ADS kommt bei Kindern aller Intelligenzstufen vor. Hauptmerkmale von ADHS: Probleme bei der Konzentration auf bestimmte Tätigkeiten oder Partien. Bei ADHS wird die Therapie nach eingehender Klärung an die jeweiligen Belange des jeweiligen Kleinkindes angepaßt. In den meisten Fällen sind die Maßnahmen verhaltenstherapeutische oder psychotherapeutische Maßnahmen oder die Gabe von Arznei.

Im Falle von nachweislich partiellen Leistungsschwächen, die durch ADHS entstehen und sich z.B. beim Betrachten oder Verstehen von Texten aufzeigen, ist es ratsam, gezielt Unterstützung zu leisten. Egal ob eine Behandlung stattfindet oder nicht, die Vorhersage ist am besten für kluge Söhne und Töchter mit stabiler Familienverfassung und einer einfachen ADHS.

Oftmals brauchen solche Kleinkinder nur eine Kurztherapie (zwei Jahre oder weniger). Über 30 Prozentpunkte aller an ADHS erkrankten Neugeborenen zeigen jedoch noch immer Symptome der Erkrankung als Erwachsener. Weiter zum Thema: Deutsche Pädiater weigern sich, bei rastlosen und unscharfen Grundschülern Schutzwesten zu verwenden. Darüber hinaus würden rastlose Kleinkinder als Störenfried oder sogar als ADHS-Patienten bezeichnet werden.

Lediglich etwa 3-5% einer Kohorte sind ADHS-kranke und therapiebedürftige Nachkommen. Auch die vielen anderen Schüler, die sich in den Unterrichtsstoff einmischen, hätten in der Regel schlichtweg nicht lernen können, sich darauf einzustellen und ruhig zu sein. Bei vielen Kindern mit ADHS (Aufmerksamkeitsdefizit-Hyperaktivitätsstörung) ist die Schmerzempfindung reduziert.
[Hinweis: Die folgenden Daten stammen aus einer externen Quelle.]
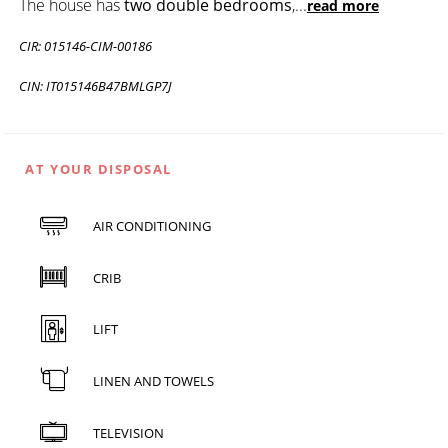
The house has
two double bedrooms
,
...
read more
CIR: 015146-CIM-00186
CIN: IT015146B47BMLGP7J
AT YOUR DISPOSAL
AIR CONDITIONING
CRIB
LIFT
LINEN AND TOWELS
TELEVISION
Bei Kindern mit ADHS ohne Medikamente war die Schmerzempfindung am geringsten, bei Kindern mit ADHS unter Methyphenidat (MPH) war die Schmerzempfindung signifikant höher, als bei Kindern aus der Vergleichsgruppe ohne ADHS. Der Verdacht besteht, dass bei Kindern mit ADHS ein Mangel an eigenen schmerzübertragenden Substanzen besteht, der mit Unterstützung von MPH behoben wird.

Außerdem besteht ein Verbindung zwischen dem gestiegenen Unfallrisiko von Kindern mit ADHS und ihrer Unterempfindlichkeit gegen Schmerzen.